**Problem to work on:**
Among the entries that follow, find every line with the word "hand" and copy it.

**Dataset entries:**
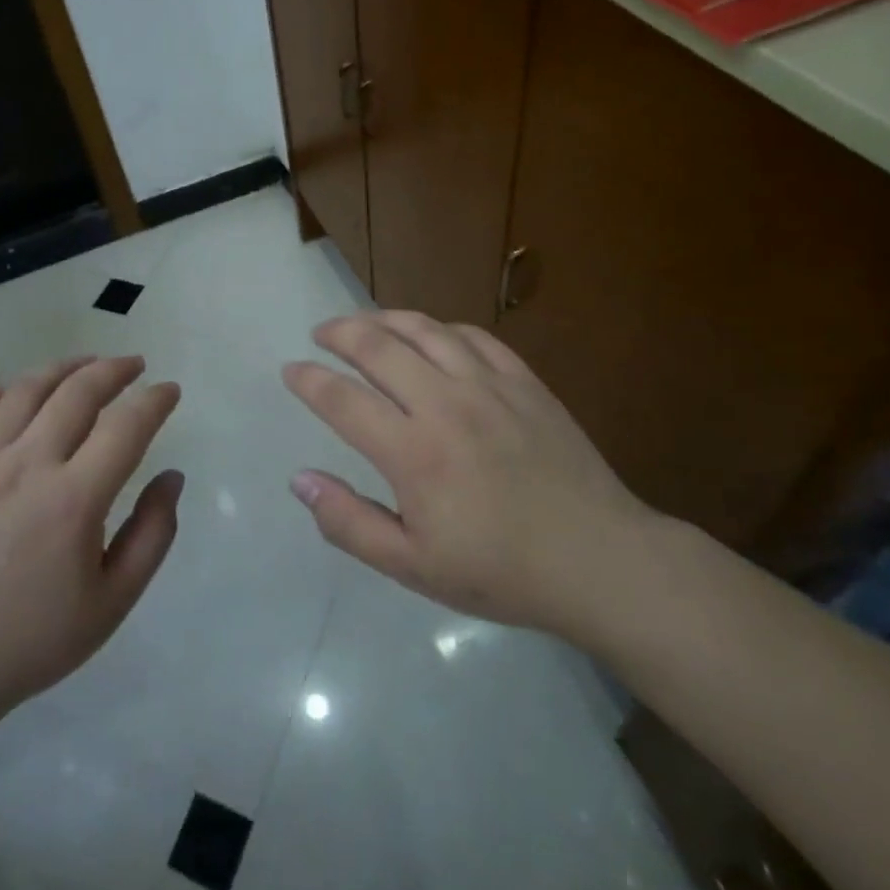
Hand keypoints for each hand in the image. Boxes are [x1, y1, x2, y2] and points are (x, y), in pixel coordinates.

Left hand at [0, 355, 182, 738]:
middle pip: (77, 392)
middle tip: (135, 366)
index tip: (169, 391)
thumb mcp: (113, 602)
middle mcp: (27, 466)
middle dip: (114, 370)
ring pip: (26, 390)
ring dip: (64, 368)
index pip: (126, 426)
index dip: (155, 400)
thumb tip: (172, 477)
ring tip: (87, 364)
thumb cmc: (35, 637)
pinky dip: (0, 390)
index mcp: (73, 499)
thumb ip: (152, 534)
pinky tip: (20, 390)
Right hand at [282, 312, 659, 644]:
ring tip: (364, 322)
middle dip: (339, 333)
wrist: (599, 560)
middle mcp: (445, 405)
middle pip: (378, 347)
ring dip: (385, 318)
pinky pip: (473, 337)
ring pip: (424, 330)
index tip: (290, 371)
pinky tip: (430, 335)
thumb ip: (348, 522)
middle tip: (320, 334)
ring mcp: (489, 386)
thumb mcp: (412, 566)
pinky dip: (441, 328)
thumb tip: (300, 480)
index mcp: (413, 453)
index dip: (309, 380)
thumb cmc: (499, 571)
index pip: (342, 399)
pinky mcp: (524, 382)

**Result of the task:**
Hand keypoints for each hand in the image. Boxes are [x1, y1, x2, y2] and points are (x, y), in pixel coordinates.
Left hand at [0, 355, 182, 738]:
Right hand at [282, 312, 659, 644]:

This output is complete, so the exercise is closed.